■ PROBLEM DETAILS ■
Where the data below begins, start retyping exactly, and end on the line with "(885, 182) // -> (630, 358) none", which is included; no picture goes in.

■ DATA FOR ANALYSIS ■
◇ ◇ ◇ ◇
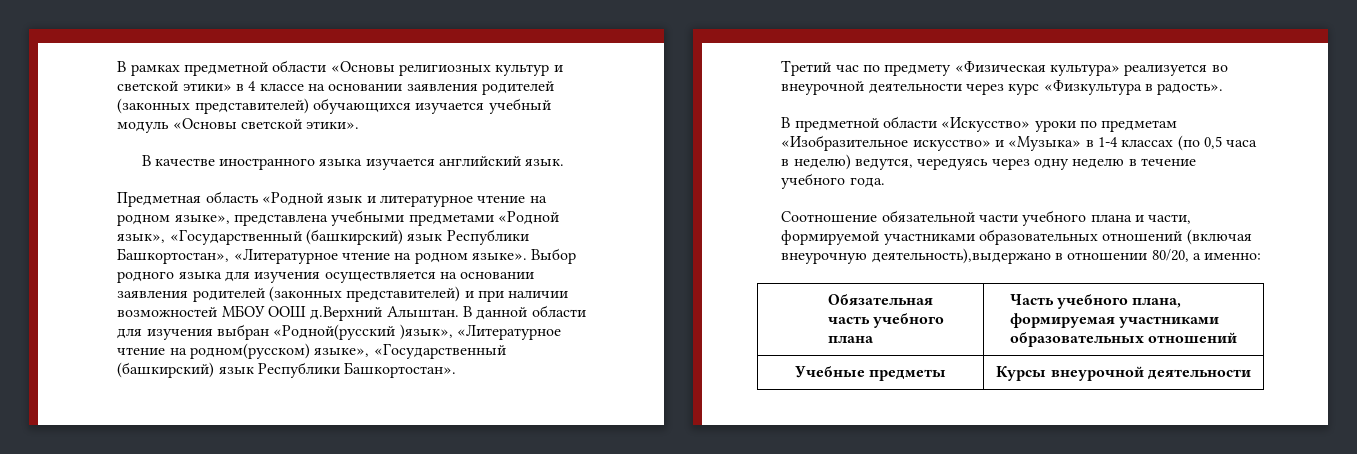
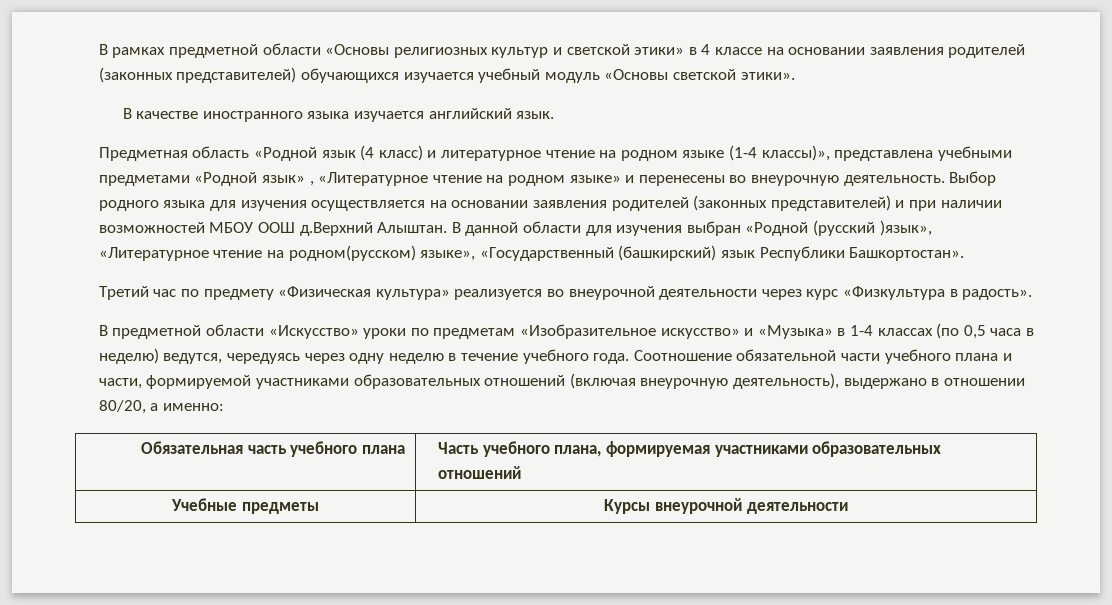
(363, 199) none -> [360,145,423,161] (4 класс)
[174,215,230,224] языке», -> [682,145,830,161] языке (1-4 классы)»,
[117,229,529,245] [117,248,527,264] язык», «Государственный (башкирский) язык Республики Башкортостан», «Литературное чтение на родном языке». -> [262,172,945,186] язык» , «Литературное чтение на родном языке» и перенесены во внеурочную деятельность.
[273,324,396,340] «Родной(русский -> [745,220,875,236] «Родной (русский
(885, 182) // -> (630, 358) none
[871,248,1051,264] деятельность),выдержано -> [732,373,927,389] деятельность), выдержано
◇ ◇ ◇ ◇
■ COMPLETED EXERCISE ■
(363, 199) none -> [360,145,423,161] (4 класс)
[174,215,230,224] языке», -> [682,145,830,161] языке (1-4 классы)»,
[117,229,529,245] [117,248,527,264] язык», «Государственный (башкирский) язык Республики Башкортостан», «Литературное чтение на родном языке». -> [262,172,945,186] язык» , «Литературное чтение на родном языке» и перенесены во внеурочную деятельность.
[273,324,396,340] «Родной(русский -> [745,220,875,236] «Родной (русский
(885, 182) // -> (630, 358) none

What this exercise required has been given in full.